It began toward the end of September 2019 in a discussion with Dr. Christine Wesche of the Alfred Wegener Institute (AWI). The idea of using a supply trip by the icebreaker S.A. Agulhas II to the AWI Antarctic station to conduct some research at the same time evolved in a few weeks with the support of DLR, AWI, and not least also my family, into a concrete plan. After the obligatory medical check-up and instruction about environmental protection in the Antarctic we were to head toward South Africa already in mid-January.

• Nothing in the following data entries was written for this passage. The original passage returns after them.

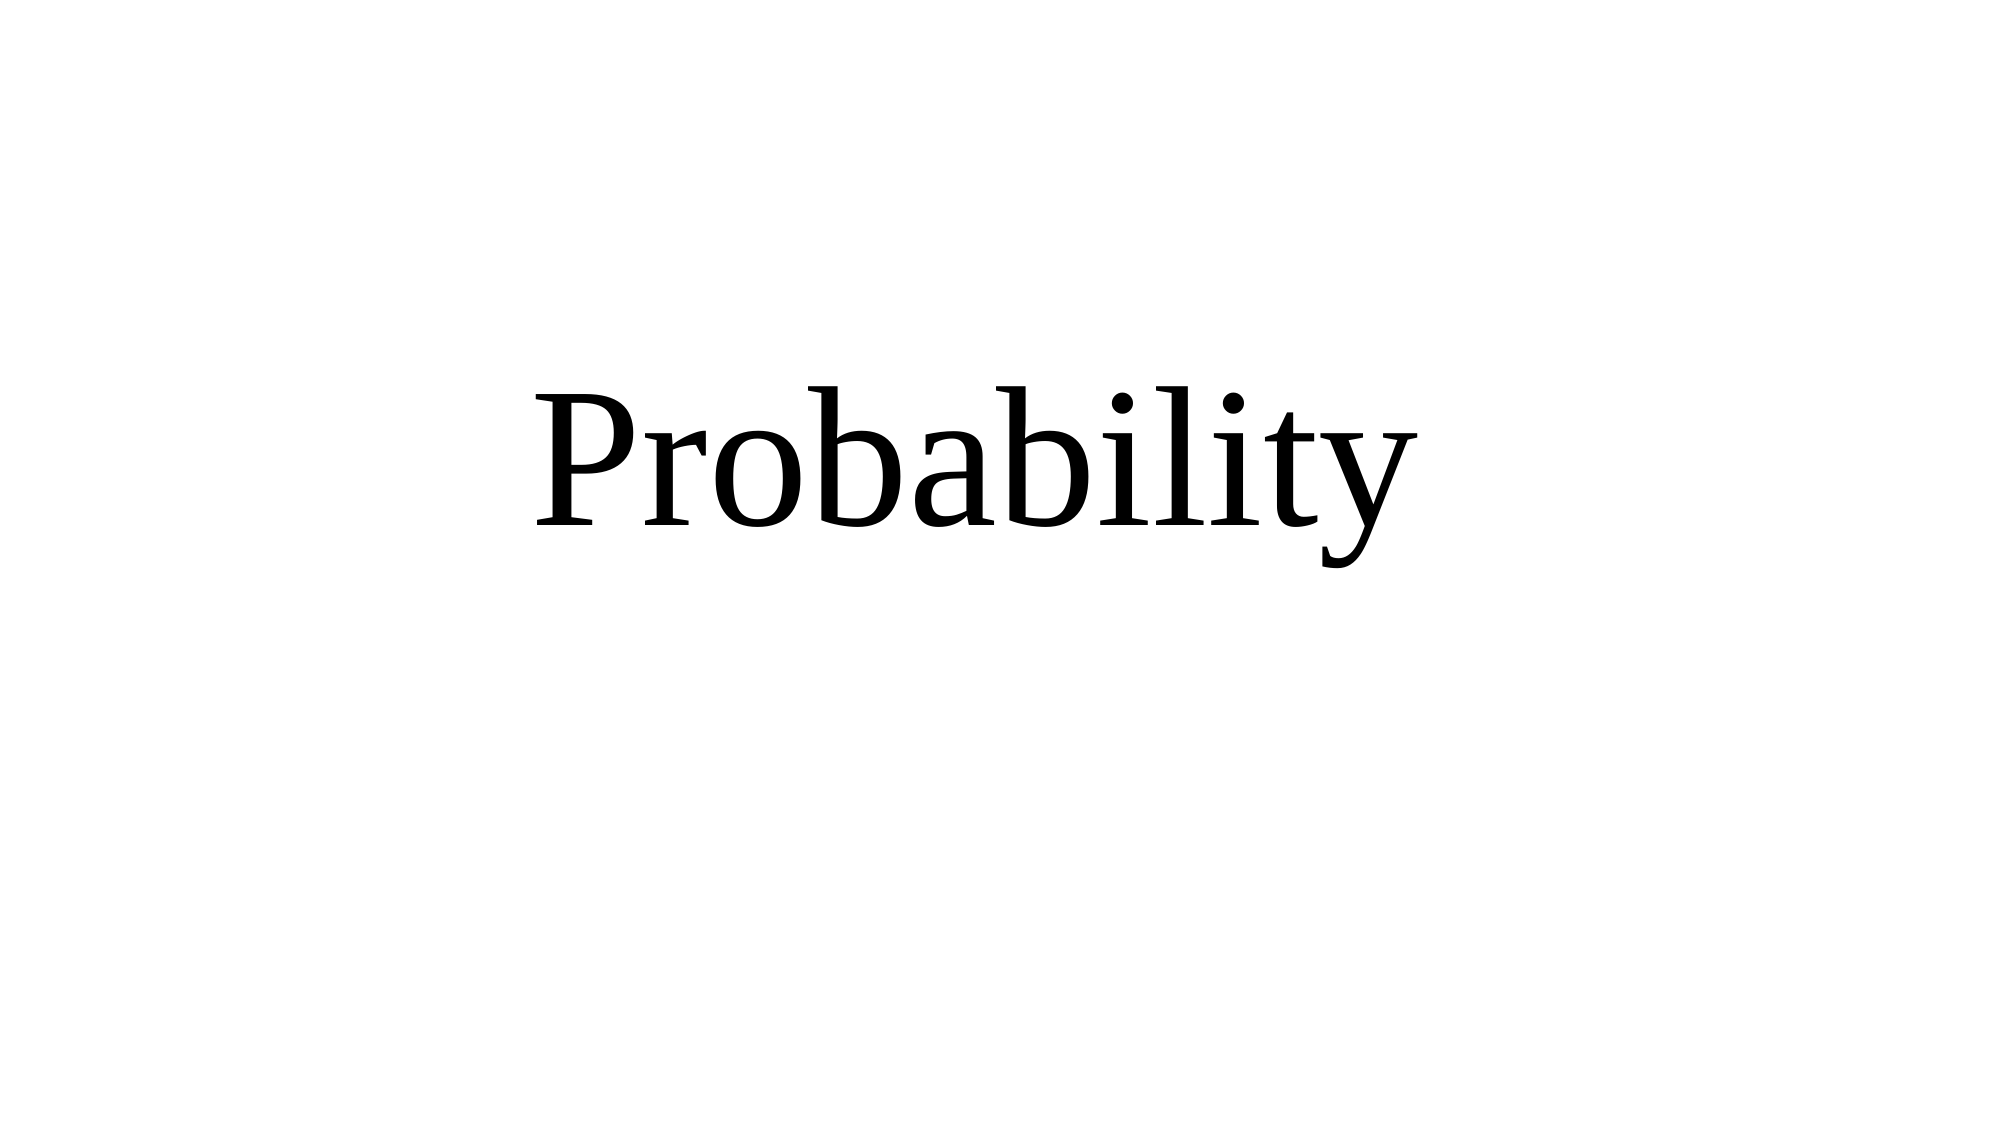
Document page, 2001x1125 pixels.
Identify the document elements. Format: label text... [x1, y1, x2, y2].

title Probability [249, 184, 1750, 576]
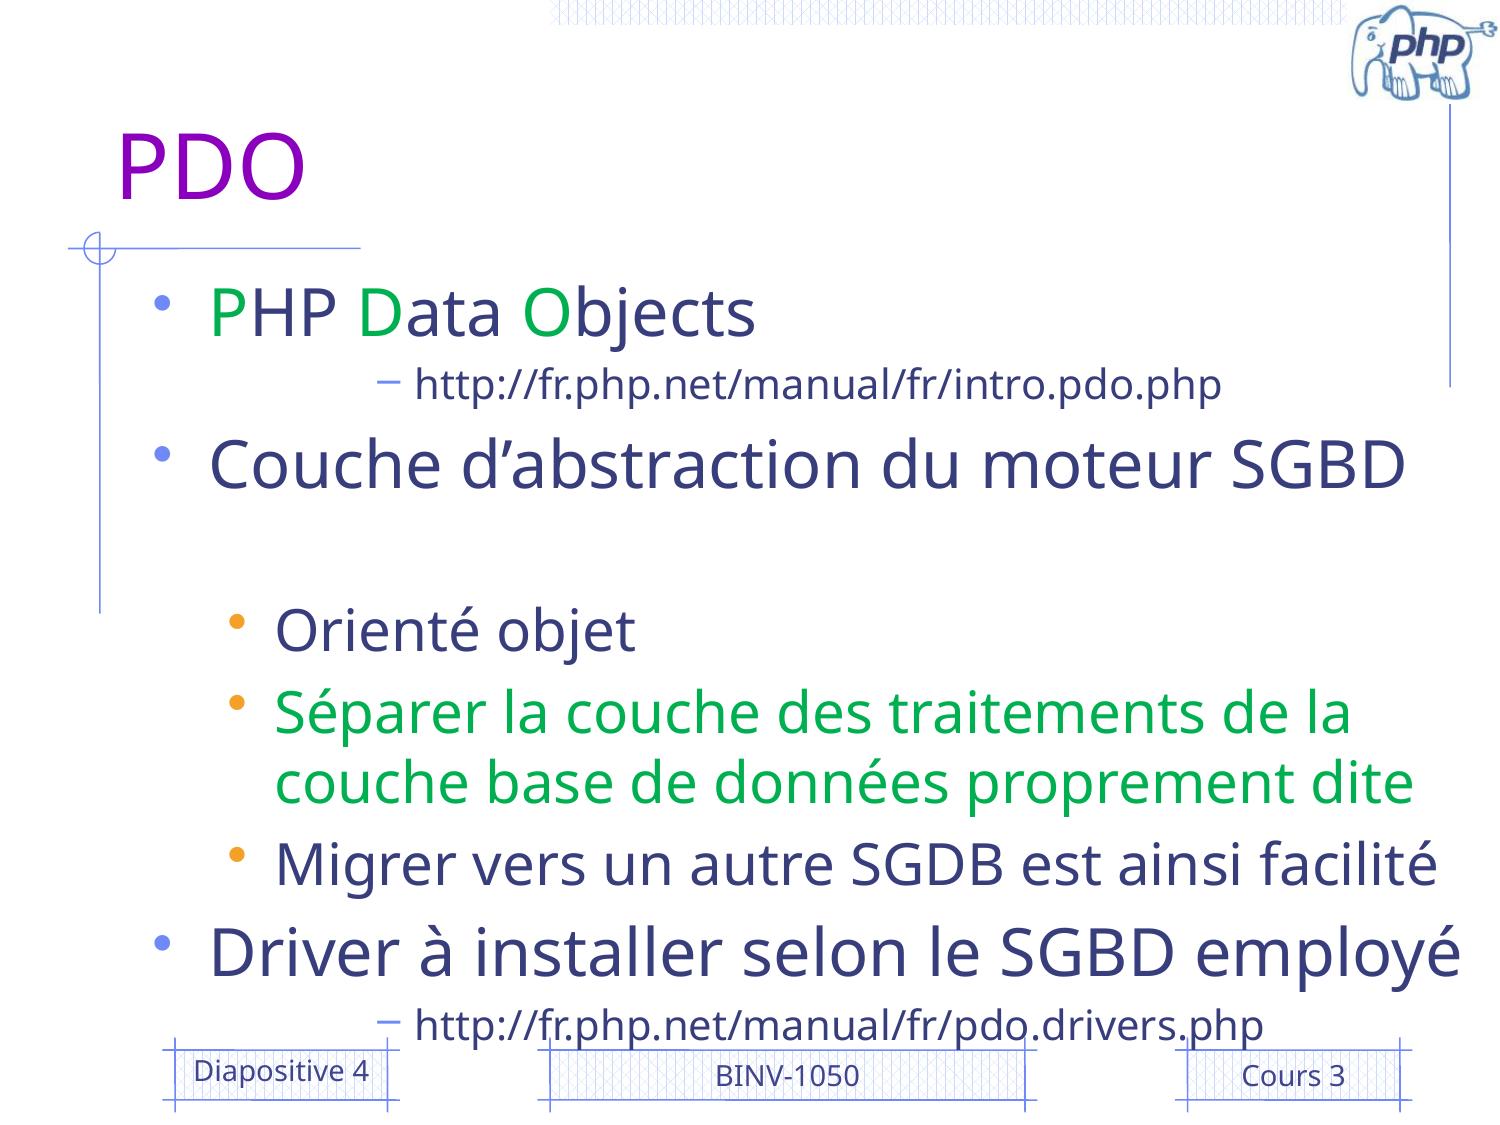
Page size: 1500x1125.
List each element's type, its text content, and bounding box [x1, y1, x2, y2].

picture [1347, 0, 1500, 104]
list PHP Data Objects http://fr.php.net/manual/fr/intro.pdo.php Couche d’abstraction du moteur SGBD Orienté objet Séparer la couche des traitements de la couche base de données proprement dite Migrer vers un autre SGDB est ainsi facilité Driver à installer selon le SGBD employé http://fr.php.net/manual/fr/pdo.drivers.php [137, 262, 1488, 1013]
slide_number Cours 3 [1187, 1024, 1401, 1101]
slide_number Diapositive 4 [149, 1024, 413, 1101]
title PDO [99, 50, 1375, 225]
footer BINV-1050 [549, 1024, 1026, 1101]
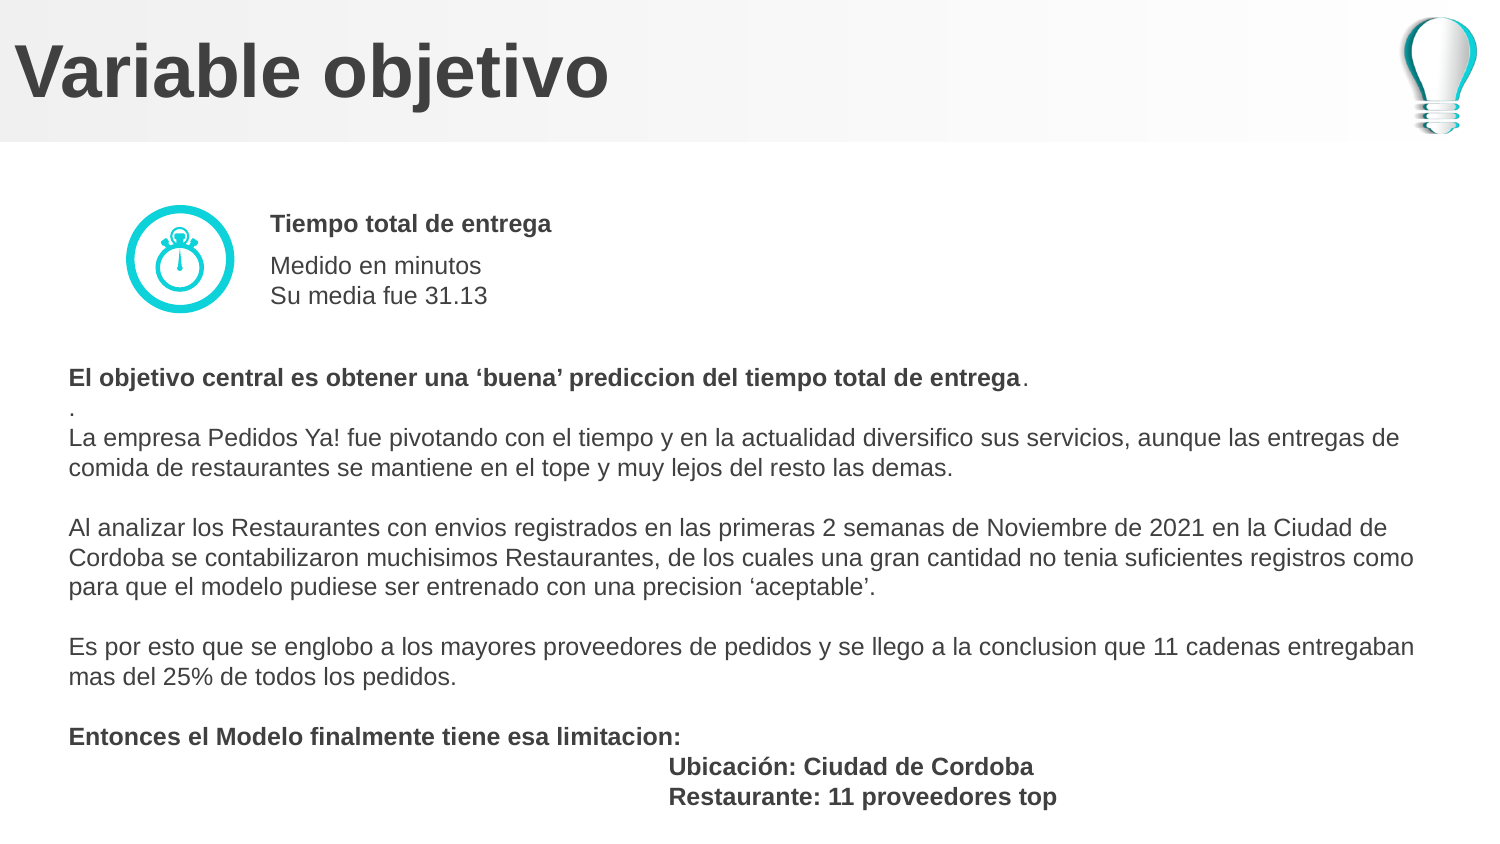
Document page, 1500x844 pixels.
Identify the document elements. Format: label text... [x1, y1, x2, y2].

title Variable objetivo [0, 4, 1500, 132]
text_box El objetivo central es obtener una ‘buena’ prediccion del tiempo total de entrega. . La empresa Pedidos Ya! fue pivotando con el tiempo y en la actualidad diversifico sus servicios, aunque las entregas de comida de restaurantes se mantiene en el tope y muy lejos del resto las demas. Al analizar los Restaurantes con envios registrados en las primeras 2 semanas de Noviembre de 2021 en la Ciudad de Cordoba se contabilizaron muchisimos Restaurantes, de los cuales una gran cantidad no tenia suficientes registros como para que el modelo pudiese ser entrenado con una precision ‘aceptable’. Es por esto que se englobo a los mayores proveedores de pedidos y se llego a la conclusion que 11 cadenas entregaban mas del 25% de todos los pedidos. Entonces el Modelo finalmente tiene esa limitacion: Ubicación: Ciudad de Cordoba Restaurante: 11 proveedores top [53, 353, 1435, 818]
text_box [128, 207, 233, 312]
text_box [153, 224, 207, 294]
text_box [255, 199, 721, 319]
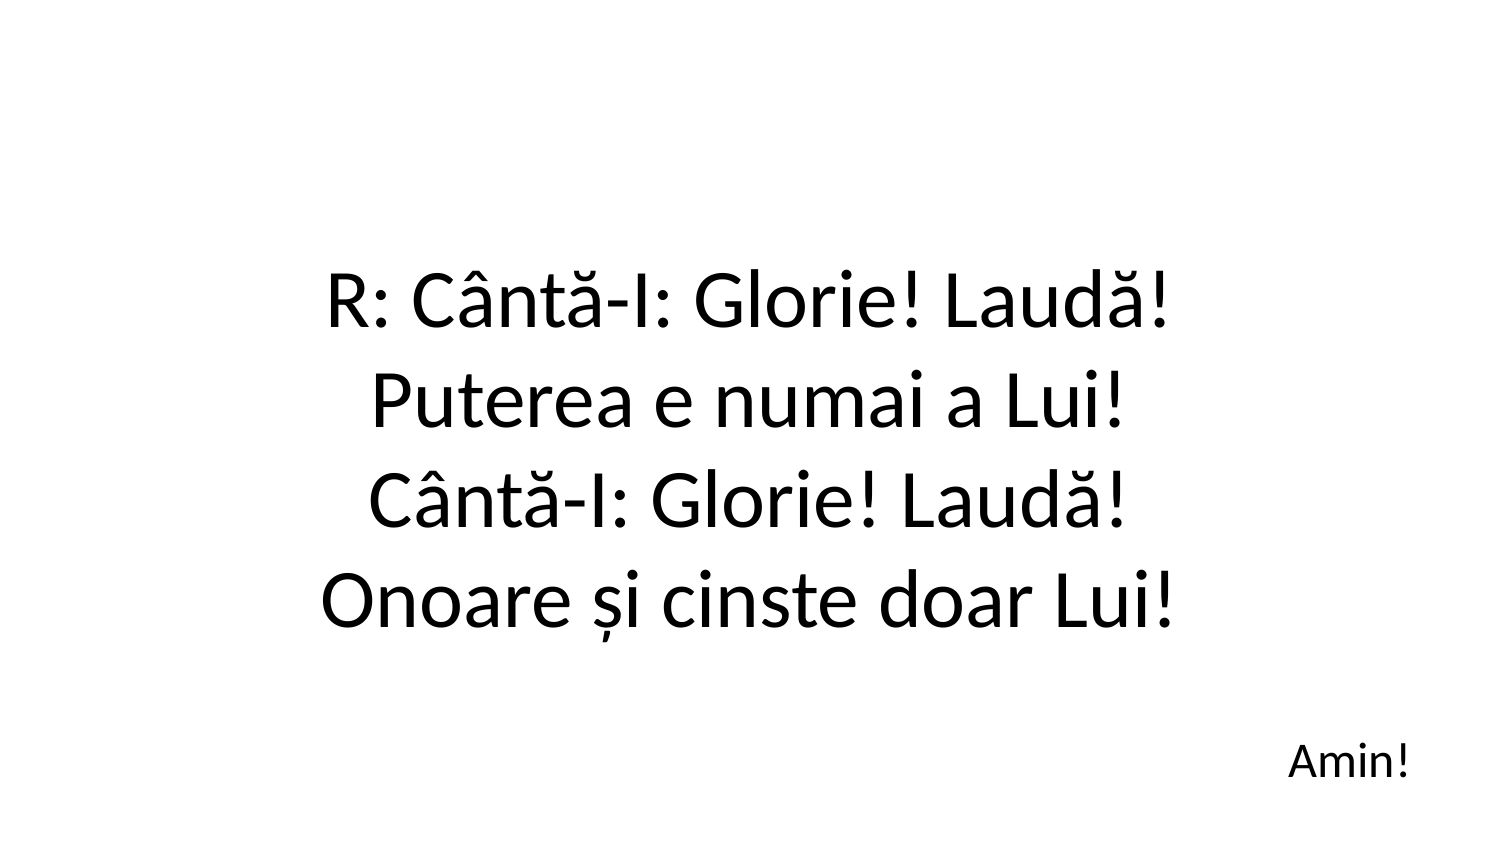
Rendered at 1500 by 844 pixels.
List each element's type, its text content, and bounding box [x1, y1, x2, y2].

text_box Amin! [1273, 674, 1427, 795]
text_box R: Cântă-I: Glorie! Laudă! Puterea e numai a Lui! Cântă-I: Glorie! Laudă! Onoare și cinste doar Lui! [305, 192, 1195, 652]
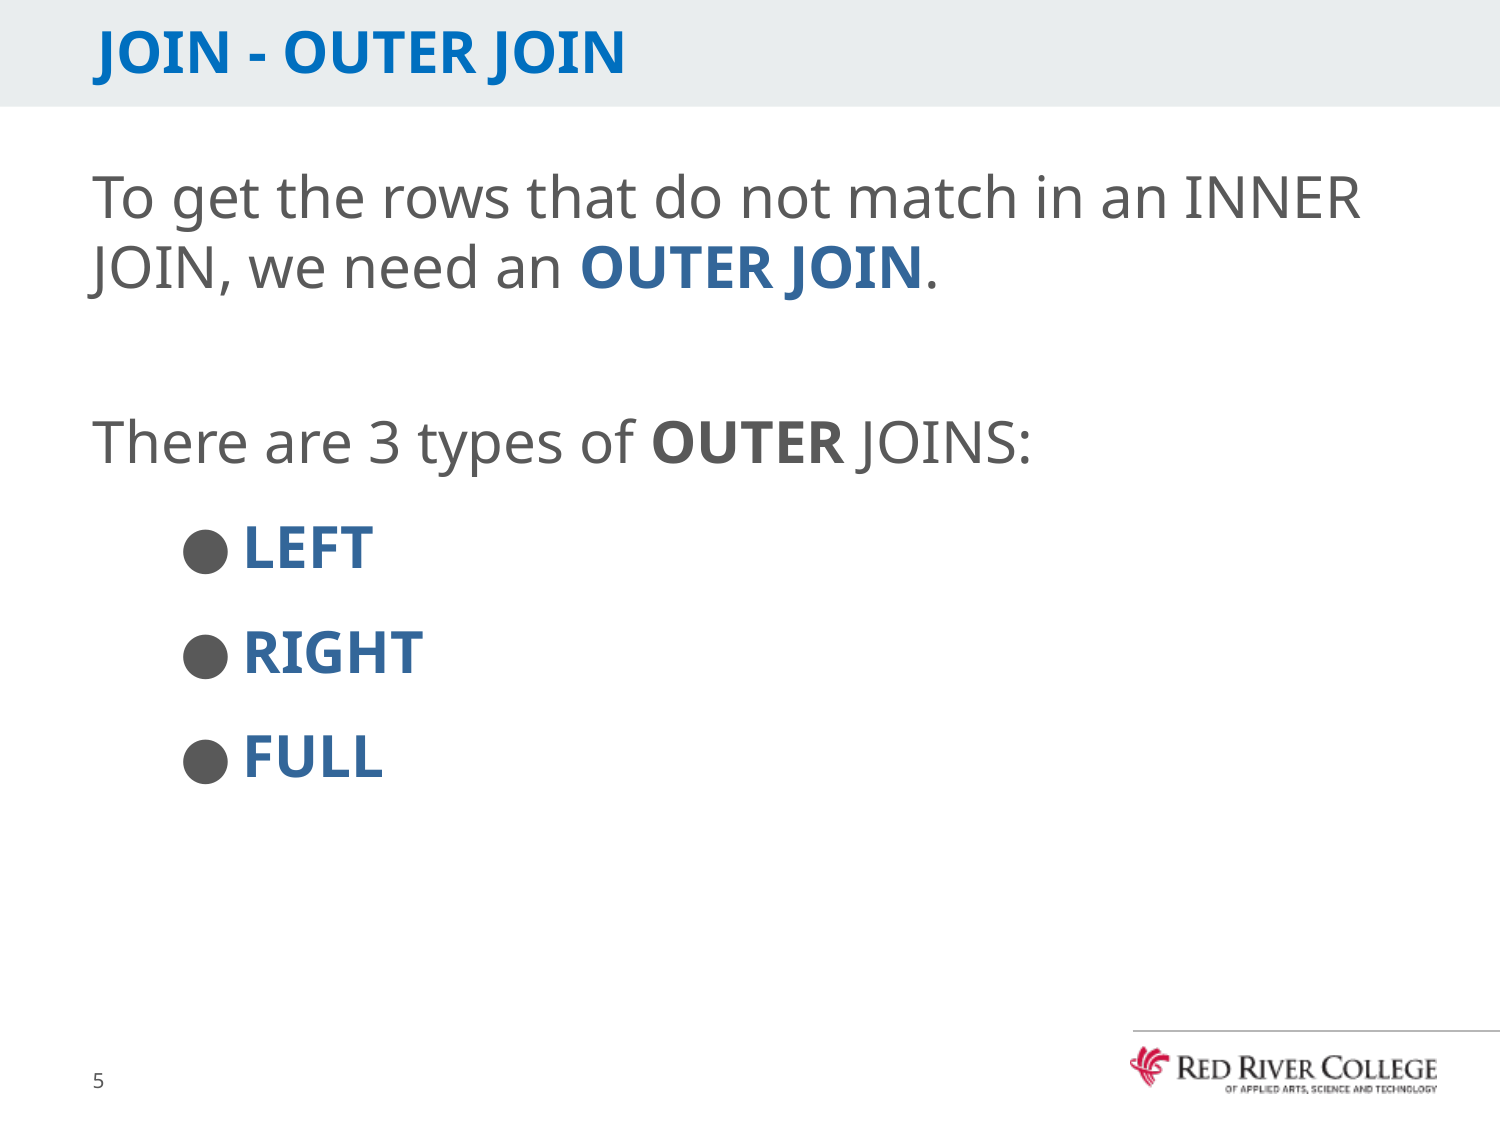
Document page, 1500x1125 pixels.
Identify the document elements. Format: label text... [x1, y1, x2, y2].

picture [1130, 1046, 1437, 1094]
slide_number 5 [77, 1038, 263, 1125]
list To get the rows that do not match in an INNER JOIN, we need an OUTER JOIN. There are 3 types of OUTER JOINS: LEFT RIGHT FULL [77, 152, 1444, 904]
title JOIN - OUTER JOIN [82, 15, 1264, 98]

For three-and-a-half years, data from the German radar satellites TerraSAR-X and TanDEM-X have been made available to support AWI research in the Antarctic as part of a cooperation agreement between EOC and AWI. Specifically, the research icebreaker Polar Star has been provided up to now with ice maps generated by DLR in near real-time (NRT) during expeditions in Antarctic sea ice. These data sets are used by on-board scientists and crew members when planning fuel-saving, safe ship routes and identifying suitable places to carry out science experiments. In addition, for the area around Neumayer Station III images are routinely supplied that can be used to study long-range changes in the Ekström ice shelf as well as to obtain information about the structure of sea ice in Atka Bay. This information also contributes to the safety of the station crew when they are working at the edge of the ice shelf and on the sea ice in Atka Bay.
Using TerraSAR-X NRT data during the Polar Star Expedition PS111 in 2018.
At the beginning of the 2017/2018 Antarctic season I could, in addition to the AWI expeditions, also support international research ships located between the Weddell Sea and the Ross Sea with the help of the radar eye on TerraSAR-X. Despite the positive feedback from various users of our data products, it is extremely valuable to have an opportunity to gain direct experience in dealing with the data locally. Initially, the goal will be to monitor the route of the S.A. Agulhas II icebreaker with TerraSAR-X data in order to support route planning as effectively as possible, and in the ideal case be able to optimise it. At the same time, the usefulness of the data is to be analysed while the ship is making its way through sea ice and ideas for possible improvements discussed with those responsible on-board. The key element of data acquisition will be the DLR receiving station at the northern tip of the Antarctic Peninsula. The German Antarctic Receiving Station (GARS) O’Higgins is able to acquire TerraSAR-X data, process them locally and – reduced to a suitable data volume – provide timely images to the respective users.